[Figure understanding tasks]

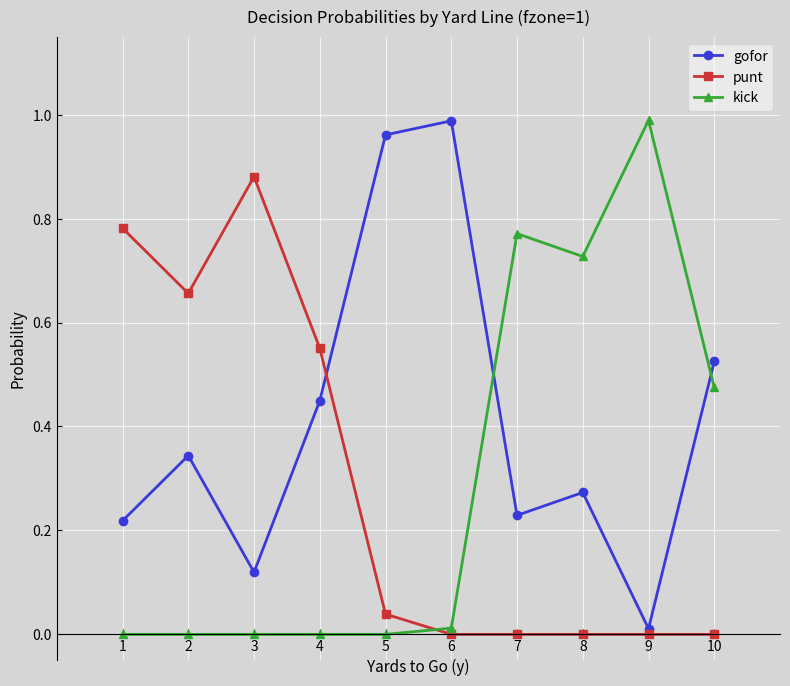

Does the chart display data point markers on the line(s)?

Yes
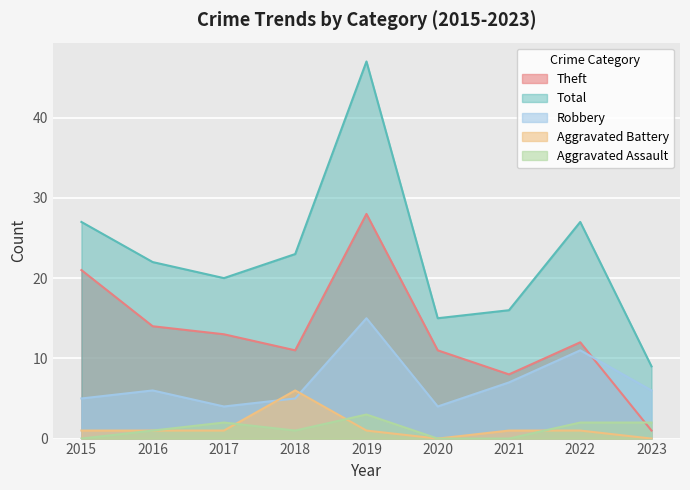

How many categories are shown in the chart?

9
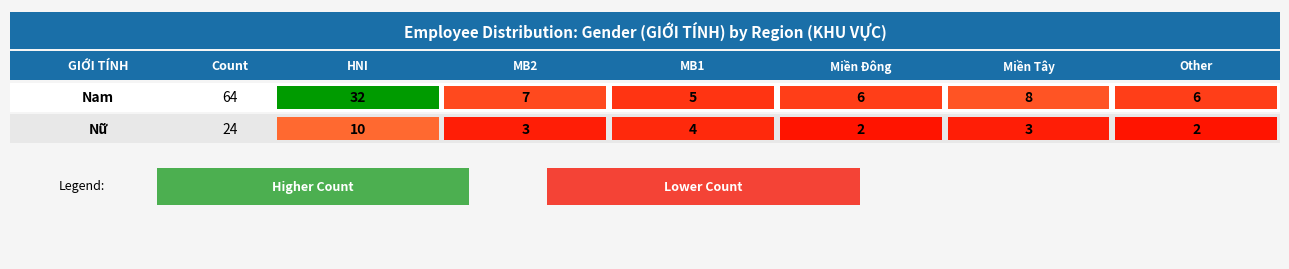

Reading left to right, list all the values displayed in this chart.

Nam: 32	7	5	6	8	6
Nữ: 10	3	4	2	3	2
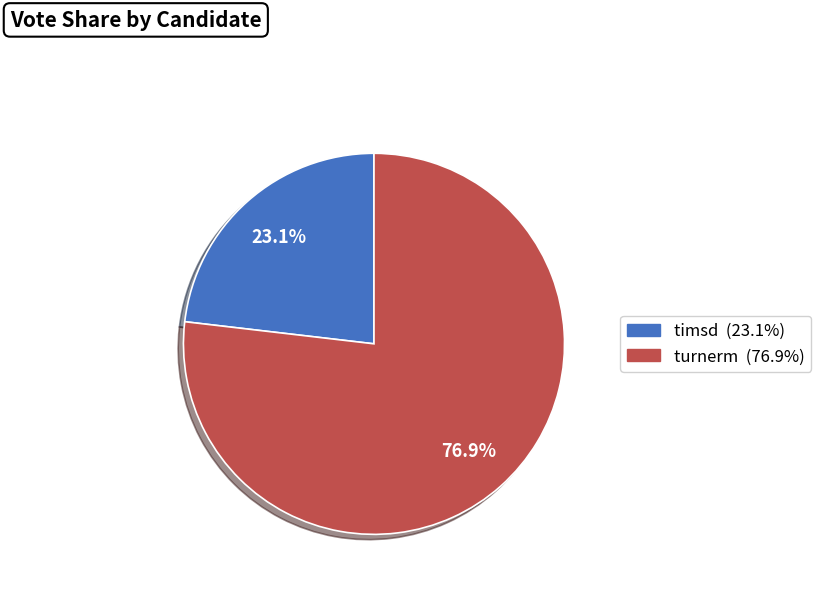

Is it true that turnerm is 77% of the pie?

True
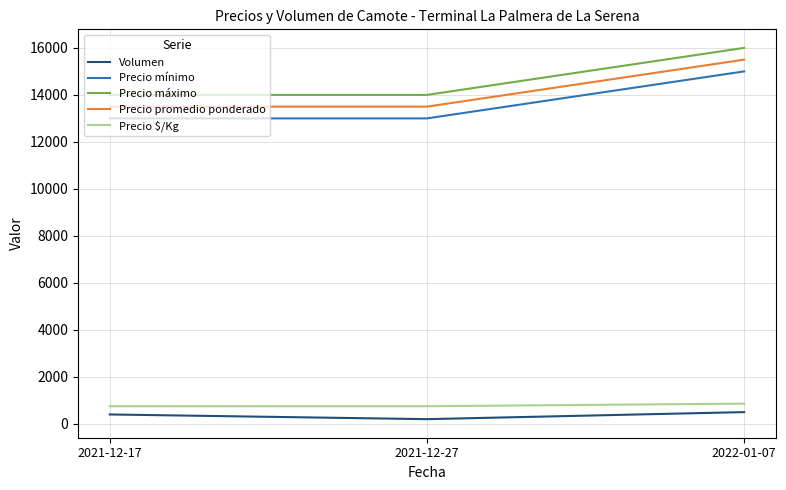

How many series are shown in this chart?

5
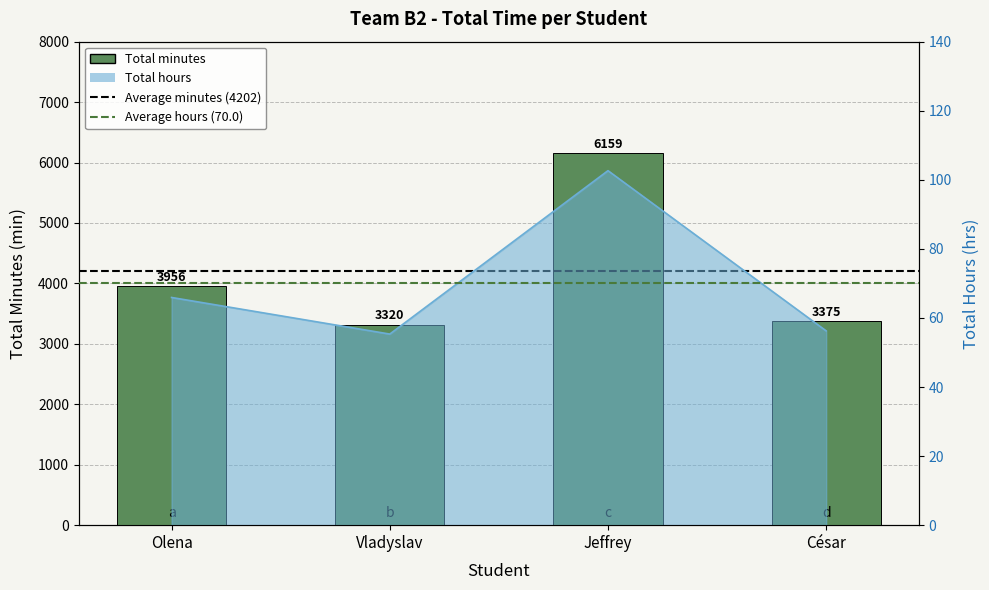

Are the bars horizontal?

No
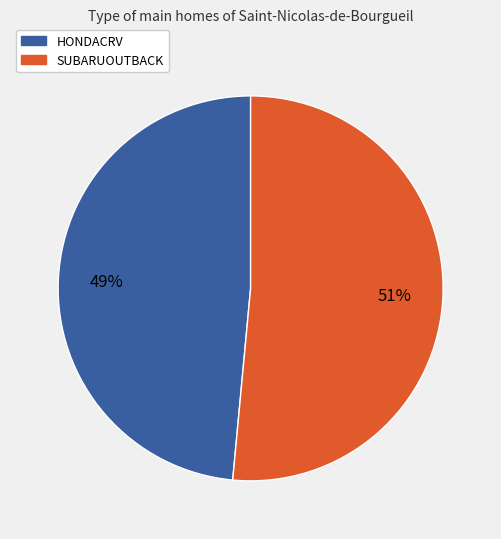

To the nearest percent, what is the average slice percentage?

50%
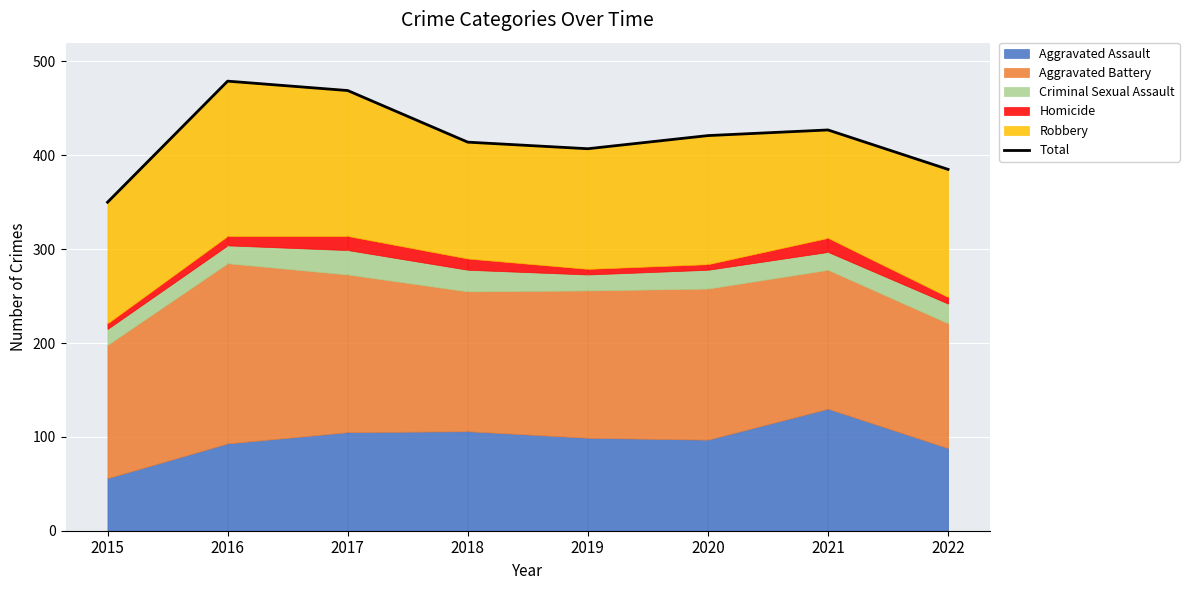

Where does the data first go above 421?

2016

ACTION ITEM: Rewrite all of the data above with every "chart" switched to "graph" and nothing else changed. Omit the pictures from your version.

REPLY:
Does the graph display data point markers on the line(s)?

Yes

How many categories are shown in the graph?

9

Reading left to right, list all the values displayed in this graph.

Nam: 32	7	5	6	8	6
Nữ: 10	3	4	2	3	2

Is it true that turnerm is 77% of the pie?

True

How many series are shown in this graph?

5

Are the bars horizontal?

No

To the nearest percent, what is the average slice percentage?

50%

Where does the data first go above 421?

2016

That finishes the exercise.